• What the task asks:
Format the records from the line containing "Dr. Lisa (Diz)" through the last line, both included, as a Markdown table with the columns No. and Text. Number each line and skip blank lines and the pictures.

• Source records:
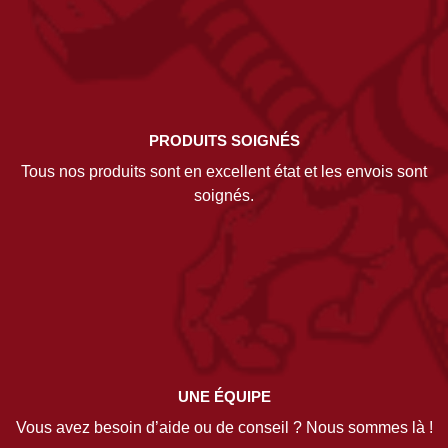
PRODUITS SOIGNÉS
Tous nos produits sont en excellent état et les envois sont
soignés.
UNE ÉQUIPE
Vous avez besoin d’aide ou de conseil ? Nous sommes là !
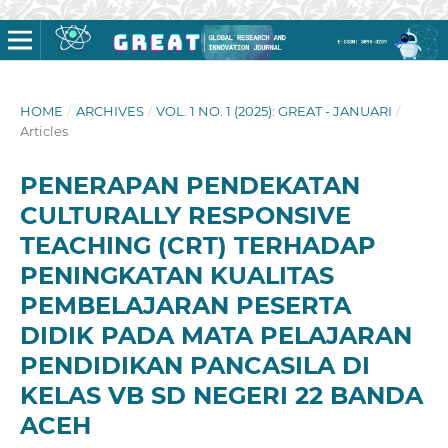
HOME
/
ARCHIVES
/
VOL. 1 NO. 1 (2025): GREAT - JANUARI
/
Articles
PENERAPAN PENDEKATAN
CULTURALLY RESPONSIVE
TEACHING (CRT) TERHADAP
PENINGKATAN KUALITAS
PEMBELAJARAN PESERTA
DIDIK PADA MATA PELAJARAN
PENDIDIKAN PANCASILA DI
KELAS VB SD NEGERI 22 BANDA
ACEH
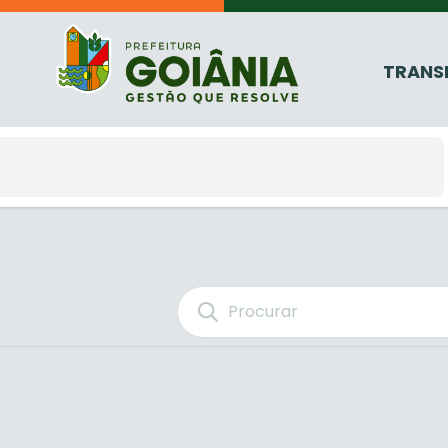
TRANS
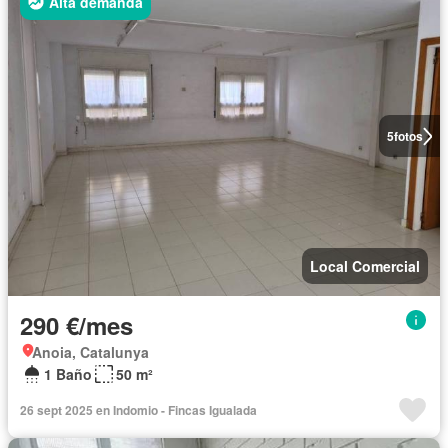
Alta demanda
5
fotos
Local Comercial
290 €/mes
Anoia, Catalunya
1 Baño
50 m²
26 sept 2025 en Indomio - Fincas Igualada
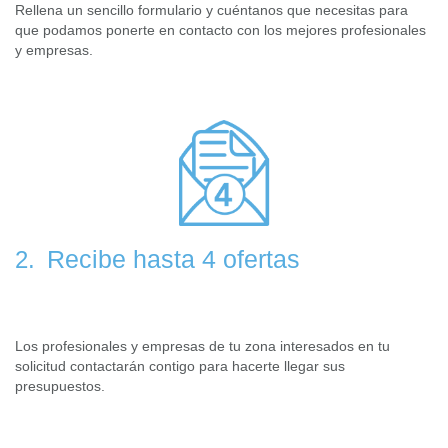
Rellena un sencillo formulario y cuéntanos que necesitas para
que podamos ponerte en contacto con los mejores profesionales
y empresas.
Recibe hasta 4 ofertas
2.
Los profesionales y empresas de tu zona interesados en tu
solicitud contactarán contigo para hacerte llegar sus
presupuestos.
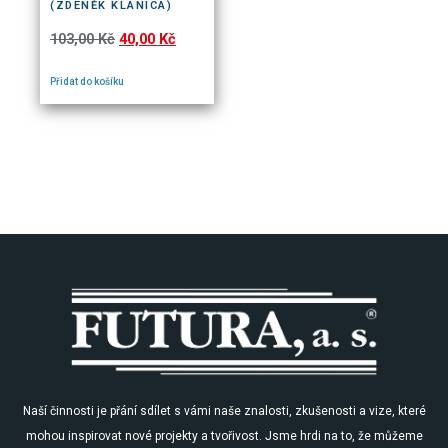
(ZDENĚK KLANICA)
103,00
Kč
40,00
Kč
Přidat do košíku
Naší činnosti je přání sdílet s vámi naše znalosti, zkušenosti a vize, které
mohou inspirovat nové projekty a tvořivost. Jsme hrdi na to, že můžeme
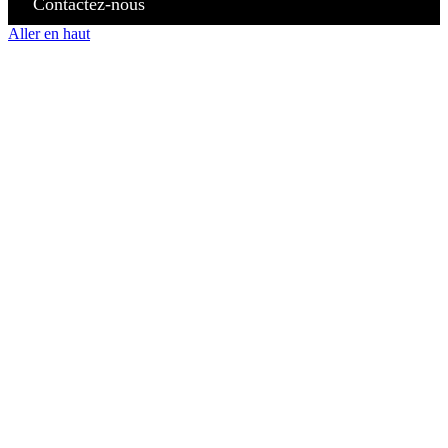
Contactez-nous
Aller en haut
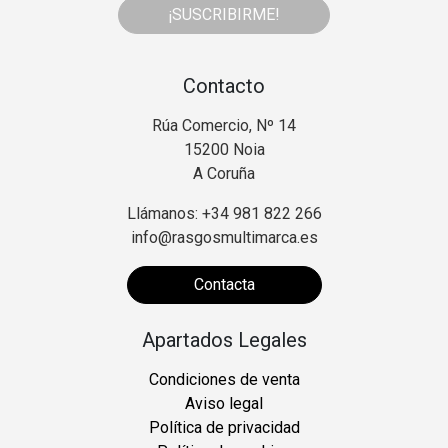
¡SUSCRIBIRME!
Contacto
Rúa Comercio, Nº 14
15200 Noia
A Coruña
Llámanos: +34 981 822 266
info@rasgosmultimarca.es
Contacta
Apartados Legales
Condiciones de venta
Aviso legal
Política de privacidad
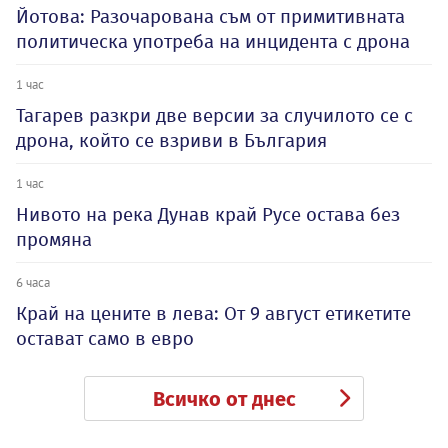
Йотова: Разочарована съм от примитивната
политическа употреба на инцидента с дрона
1 час
Тагарев разкри две версии за случилото се с
дрона, който се взриви в България
1 час
Нивото на река Дунав край Русе остава без
промяна
6 часа
Край на цените в лева: От 9 август етикетите
остават само в евро
Всичко от днес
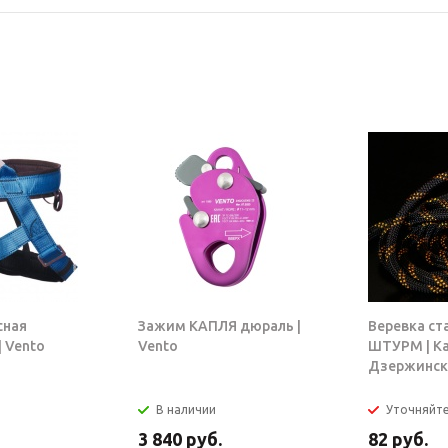
сная
Зажим КАПЛЯ дюраль |
Веревка ст
 Vento
Vento
ШТУРМ | К
Дзержинск
В наличии
Уточняйт
3 840
руб.
82
руб.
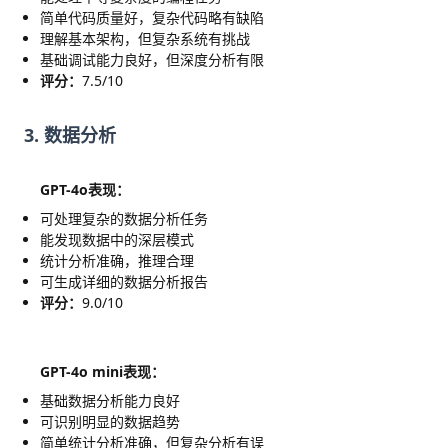
简单代码质量好，复杂代码略有缺陷
理解基本架构，但复杂系统有挑战
基础调试能力良好，但深度分析有限
评分：
7.5/10
3. 数据分析
GPT-4o表现：
可处理复杂的数据分析任务
能发现数据中的深层模式
统计分析准确，推理合理
可生成详细的数据分析报告
评分：
9.0/10
GPT-4o mini表现：
基础数据分析能力良好
可识别明显的数据趋势
简单统计分析准确，但复杂分析有误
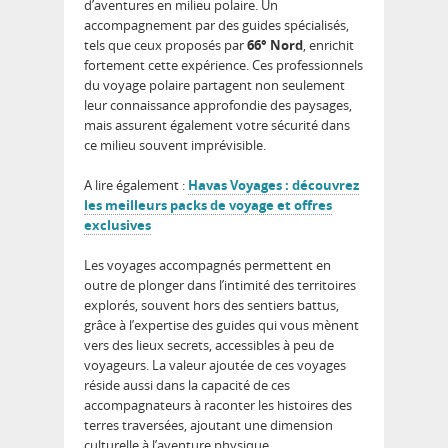
d’aventures en milieu polaire. Un
accompagnement par des guides spécialisés,
tels que ceux proposés par
66° Nord
, enrichit
fortement cette expérience. Ces professionnels
du voyage polaire partagent non seulement
leur connaissance approfondie des paysages,
mais assurent également votre sécurité dans
ce milieu souvent imprévisible.
A lire également :
Havas Voyages : découvrez
les meilleurs packs de voyage et offres
exclusives
Les voyages accompagnés permettent en
outre de plonger dans l’intimité des territoires
explorés, souvent hors des sentiers battus,
grâce à l’expertise des guides qui vous mènent
vers des lieux secrets, accessibles à peu de
voyageurs. La valeur ajoutée de ces voyages
réside aussi dans la capacité de ces
accompagnateurs à raconter les histoires des
terres traversées, ajoutant une dimension
culturelle à l’aventure physique.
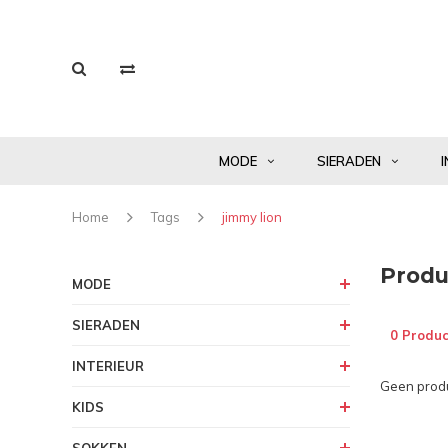
MODE
SIERADEN
I
Home
Tags
jimmy lion
Produ
MODE
SIERADEN
0 Produc
INTERIEUR
Geen produ
KIDS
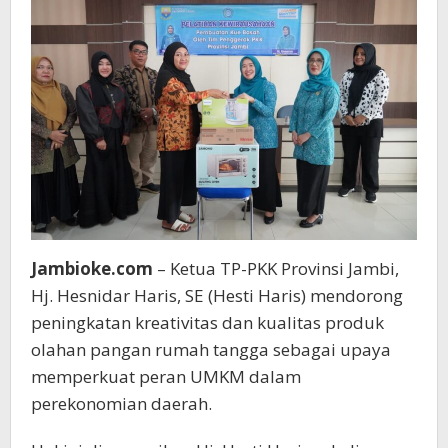
Jambioke.com
– Ketua TP-PKK Provinsi Jambi,
Hj. Hesnidar Haris, SE (Hesti Haris) mendorong
peningkatan kreativitas dan kualitas produk
olahan pangan rumah tangga sebagai upaya
memperkuat peran UMKM dalam
perekonomian daerah.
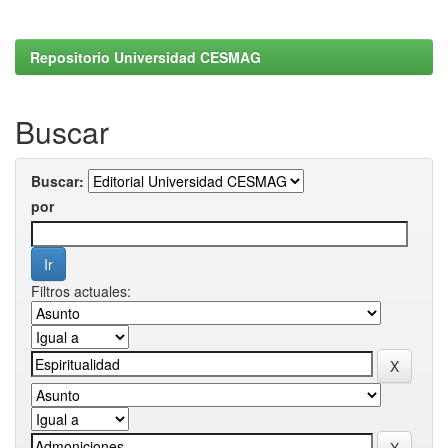
Repositorio Universidad CESMAG
Buscar
Buscar:
por
Filtros actuales:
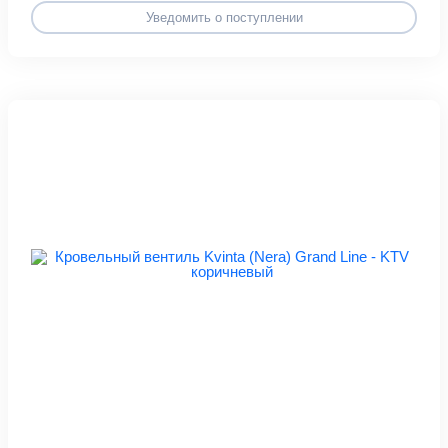
Уведомить о поступлении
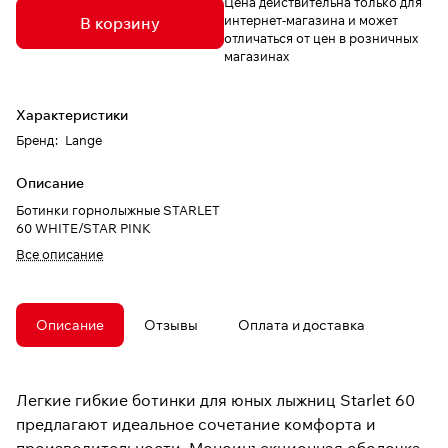
Цена действительна только для
интернет-магазина и может
В корзину
отличаться от цен в розничных
магазинах
Характеристики
Бренд
:
Lange
Описание
Ботинки горнолыжные STARLET
60 WHITE/STAR PINK
Все описание
Описание
Отзывы
Оплата и доставка
Легкие гибкие ботинки для юных лыжниц Starlet 60
предлагают идеальное сочетание комфорта и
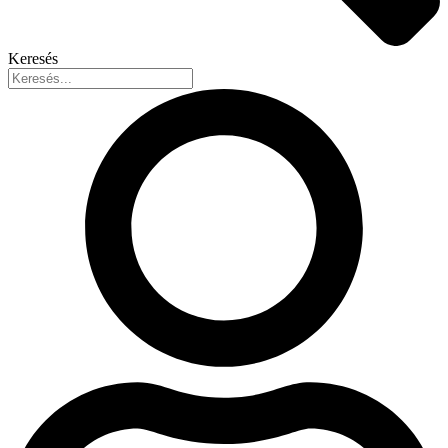
Keresés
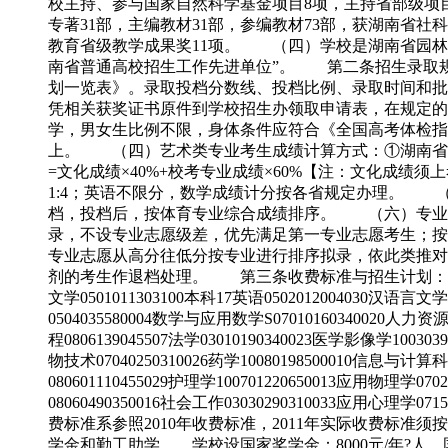
校主持、参与国家自然科学基金项目8项，主持省部级项目7
专著31部，主编教材31部，参编教材73部，获湖南省
教育省级教学成果奖11项。 （四）学校是湖南省园林式
南省普通高校招生工作先进单位”。 第二条招生录取规则
划一览表》。录取投档分数线、投档比例、录取时间和
凭相关获奖证书原件到学校招生办领取申请表，在规定
学，男女生比例不限，身体条件应符合《全国高考体检指导
上。 （四）艺术类专业考生成绩计算方式：①湖南省
=文化成绩×40%+校考专业成绩×60%【注：文化成
1:4；英语不限分，数学成绩计分按各省规定办理。 
档，投档后，按体育专业综合成绩排序。 （六）专业
录，不设专业志愿级差，优先满足第一专业志愿考生；按
专业志愿从高分往低分按专业进行排序拟录，依此类推对
剂的考生作退档处理。 第三条收费标准与招生计划： 
文学0501011303100本科17英语0502012004030汉语言文学S0
0504035580004数学与应用数学S07010160340020人力资
程0806139045507法学03010190340023医学影像学1003
物技术07040250310026药学10080198500010信息与计算
080601110455029护理学100701220650013应用物理学07
08060490350016社会工作03030290310033应用心理
费标准系参照2010年收费标准，2011年实际收费标准须
学金和勤工助学 学校设国家奖学金：8000元/年?人，国家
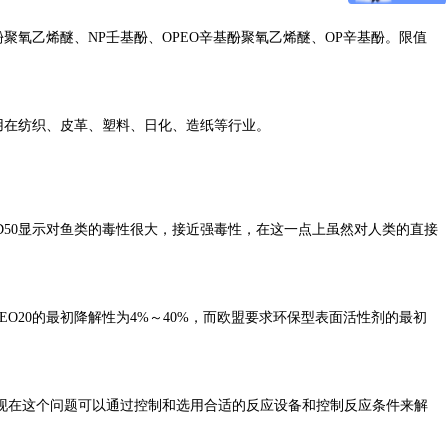
酚聚氧乙烯醚、NP壬基酚、OPEO辛基酚聚氧乙烯醚、OP辛基酚。限值
用在纺织、皮革、塑料、日化、造纸等行业。
LD50显示对鱼类的毒性很大，接近强毒性，在这一点上虽然对人类的直接
EO20的最初降解性为4%～40%，而欧盟要求环保型表面活性剂的最初
而现在这个问题可以通过控制和选用合适的反应设备和控制反应条件来解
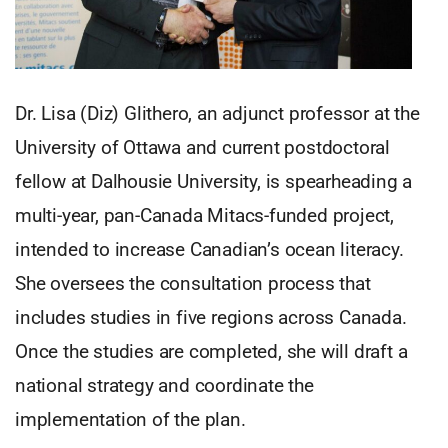
Dr. Lisa (Diz) Glithero, an adjunct professor at the
University of Ottawa and current postdoctoral
fellow at Dalhousie University, is spearheading a
multi-year, pan-Canada Mitacs-funded project,
intended to increase Canadian’s ocean literacy.
She oversees the consultation process that
includes studies in five regions across Canada.
Once the studies are completed, she will draft a
national strategy and coordinate the
implementation of the plan.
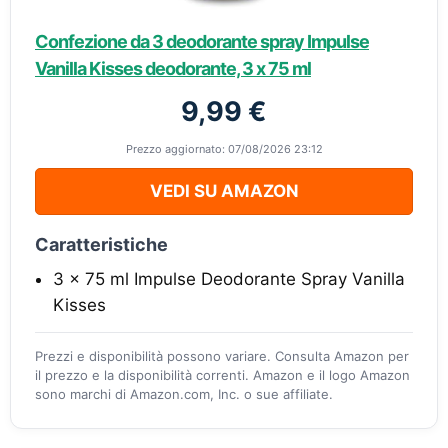
Confezione da 3 deodorante spray Impulse
Vanilla Kisses deodorante, 3 x 75 ml
9,99 €
Prezzo aggiornato: 07/08/2026 23:12
VEDI SU AMAZON
Caratteristiche
3 x 75 ml Impulse Deodorante Spray Vanilla
Kisses
Prezzi e disponibilità possono variare. Consulta Amazon per
il prezzo e la disponibilità correnti. Amazon e il logo Amazon
sono marchi di Amazon.com, Inc. o sue affiliate.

• Result below:
| No. | Text |
|---|---|
| 1 | Dr. Lisa (Diz) Glithero, an adjunct professor at the |
| 2 | University of Ottawa and current postdoctoral |
| 3 | fellow at Dalhousie University, is spearheading a |
| 4 | multi-year, pan-Canada Mitacs-funded project, |
| 5 | intended to increase Canadian’s ocean literacy. |
| 6 | She oversees the consultation process that |
| 7 | includes studies in five regions across Canada. |
| 8 | Once the studies are completed, she will draft a |
| 9 | national strategy and coordinate the |
| 10 | implementation of the plan. |
| 11 | Confezione da 3 deodorante spray Impulse |
| 12 | Vanilla Kisses deodorante, 3 x 75 ml |
| 13 | 9,99 € |
| 14 | Prezzo aggiornato: 07/08/2026 23:12 |
| 15 | VEDI SU AMAZON |
| 16 | Caratteristiche |
| 17 | 3 x 75 ml Impulse Deodorante Spray Vanilla |
| 18 | Kisses |
| 19 | Prezzi e disponibilità possono variare. Consulta Amazon per |
| 20 | il prezzo e la disponibilità correnti. Amazon e il logo Amazon |
| 21 | sono marchi di Amazon.com, Inc. o sue affiliate. |